ACTIVITIES:
1: From the snake DQN notebook, list every name imported from a stable_baselines3 module.
2: Write the next part of the snake DQN notebook, starting after its last line.

### define tha working model path

In [1]:
model_loading_saving_path = "snake_nn_2024_12_24"

### import all the necessary libraries

In [2]:
import time
import gymnasium as gym
from stable_baselines3 import DQN
from stable_baselines3.common.vec_env import DummyVecEnv
from stable_baselines3.common.env_checker import check_env
from stable_baselines3.common.torch_layers import BaseFeaturesExtractor
from IPython.display import clear_output
import torch
from snake_nn import SnakeNN

from snake import Snake

snake = Snake()

### initialize a new DQN agent with the required parameters

In [21]:
policy_kwargs = dict(
    features_extractor_class=SnakeNN,
    features_extractor_kwargs=dict(features_dim=64)
)

RECORDED DATA:
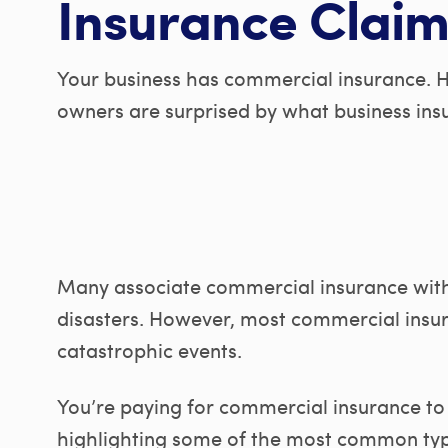
Insurance Claim
Your business has commercial insurance. 
owners are surprised by what business ins
Many associate commercial insurance with
disasters. However, most commercial insur
catastrophic events.
You’re paying for commercial insurance to 
highlighting some of the most common typ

EXPECTED RESPONSES:
1: DQN, DummyVecEnv, check_env, BaseFeaturesExtractor

2:
model = DQN(
    "MlpPolicy",
    snake.env,
    verbose=1,
    learning_rate=1e-4,
    buffer_size=10000,
    policy_kwargs=policy_kwargs
)

Using cpu device
Wrapping the env with a `Monitor` wrapper
Wrapping the env in a DummyVecEnv.


### OR load the pre-trained model

In [3]:
model = DQN.load(model_loading_saving_path, env = snake.env)

Wrapping the env with a `Monitor` wrapper
Wrapping the env in a DummyVecEnv.


### train the agent for a number of episodes and save the model

In [33]:
epochs = 500
save_for_every_epoch = 5
total_time = 0

for i in range(epochs):
    start_time = time.time()
    model = snake.training(model=model, epochs=10000)
    snake.run(model = model)
    
    if i % save_for_every_epoch == 0:
        model.save(model_loading_saving_path)
    
    end_time = time.time()
    iteration_time = end_time - start_time
    total_time += iteration_time
    
    completed_epochs = i + 1
    avg_time_per_epoch = total_time / completed_epochs
    remaining_epochs = epochs - completed_epochs
    estimated_time_left = avg_time_per_epoch * remaining_epochs
    
    estimated_minutes = int(estimated_time_left // 60)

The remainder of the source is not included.